Ces informations sont fondées sur la réglementation en vigueur à la date de publication. Elles ne constituent pas un conseil juridique ou fiscal. La fiscalité dépend de la situation personnelle de chaque contribuable et peut évoluer.
Questions fréquentes sur le Plan Épargne Retraite
Qu'est-ce qui change pour le PER en 2026 ?
Trois évolutions s'appliquent depuis le 1er janvier 2026 :
- les versements effectués après 70 ans ne sont plus déductibles du revenu imposable ;
- le report des plafonds de déduction non utilisés passe de 3 à 5 ans (uniquement pour les plafonds générés à partir de 2026) ;
- le taux du PFU sur les gains du PER passe de 30 % à 31,4 %, suite à la hausse de la CSG de 9,2 % à 10,6 %.
Peut-on encore verser sur un PER après 70 ans en 2026 ?
Oui, les versements restent techniquement possibles après 70 ans, mais ils ne sont plus déductibles du revenu imposable. En contrepartie, la fiscalité à la sortie est allégée : les primes versées après 70 ans (non déduites) sont exonérées d'impôt sur le revenu, seuls les gains restent soumis au PFU. Cette mesure concerne les PER issus de la loi PACTE (versements volontaires, obligatoires et épargne salariale), mais ne s'applique pas aux anciens contrats PERP, Madelin et Article 83.

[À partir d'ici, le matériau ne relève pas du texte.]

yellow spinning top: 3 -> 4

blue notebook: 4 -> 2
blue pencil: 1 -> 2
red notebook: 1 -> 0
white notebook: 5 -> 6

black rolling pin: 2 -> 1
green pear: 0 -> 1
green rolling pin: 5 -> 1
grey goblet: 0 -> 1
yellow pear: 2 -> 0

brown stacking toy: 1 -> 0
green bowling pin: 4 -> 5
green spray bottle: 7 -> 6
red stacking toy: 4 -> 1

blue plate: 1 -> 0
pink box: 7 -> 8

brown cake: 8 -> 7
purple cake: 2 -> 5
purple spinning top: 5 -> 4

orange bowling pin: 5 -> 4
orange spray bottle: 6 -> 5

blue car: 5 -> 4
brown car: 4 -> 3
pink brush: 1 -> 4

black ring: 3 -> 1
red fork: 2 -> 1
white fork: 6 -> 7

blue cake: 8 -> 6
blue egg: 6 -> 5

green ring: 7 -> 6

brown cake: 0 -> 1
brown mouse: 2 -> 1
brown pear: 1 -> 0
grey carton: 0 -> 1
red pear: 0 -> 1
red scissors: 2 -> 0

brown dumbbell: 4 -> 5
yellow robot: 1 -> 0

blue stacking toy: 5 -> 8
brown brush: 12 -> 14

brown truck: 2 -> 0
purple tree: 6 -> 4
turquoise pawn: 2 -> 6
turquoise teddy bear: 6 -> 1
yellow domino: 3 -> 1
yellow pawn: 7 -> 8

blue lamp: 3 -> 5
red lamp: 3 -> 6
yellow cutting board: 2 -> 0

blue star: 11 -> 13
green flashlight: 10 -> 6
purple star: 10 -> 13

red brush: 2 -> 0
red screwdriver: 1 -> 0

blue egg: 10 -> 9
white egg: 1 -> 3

Sur combien d'années peut-on reporter les plafonds de déduction du PER ?
Depuis 2026, les plafonds de déduction non utilisés sont reportables sur 5 ans, contre 3 ans auparavant. Attention : cette extension n'est pas rétroactive. Les reliquats générés avant 2026 (années 2022, 2023, 2024, 2025) restent soumis à l'ancienne règle des 3 ans. L'effet plein de la mesure sera visible à partir de 2030-2031.
Le PER est-il toujours intéressant en 2026 malgré la hausse de la fiscalité ?
Oui, le PER reste un outil puissant d'optimisation fiscale, notamment pour les épargnants imposés dans une tranche à 30 % ou plus. La hausse du PFU de 30 % à 31,4 % à la sortie reste modeste au regard de l'économie d'impôt immédiate à l'entrée. Pour un contribuable en tranche à 30 %, chaque 1 000 € versé génère 300 € d'économie immédiate, tandis que le surcoût fiscal à la sortie ne représente qu'environ 14 € pour 1 000 € de gains.
Faut-il verser sur son PER avant 70 ans pour profiter des derniers avantages ?
Oui, si vous approchez des 70 ans, il est recommandé d'effectuer vos derniers versements déductibles avant cet anniversaire. Vous pouvez mobiliser les plafonds non utilisés des années précédentes pour maximiser la déduction sur une seule année. Au-delà de 70 ans, l'assurance vie devient souvent une alternative plus pertinente : elle n'est pas concernée par la hausse des prélèvements sociaux (maintenus à 17,2 %) et conserve ses avantages successoraux (abattement de 152 500 € par bénéficiaire).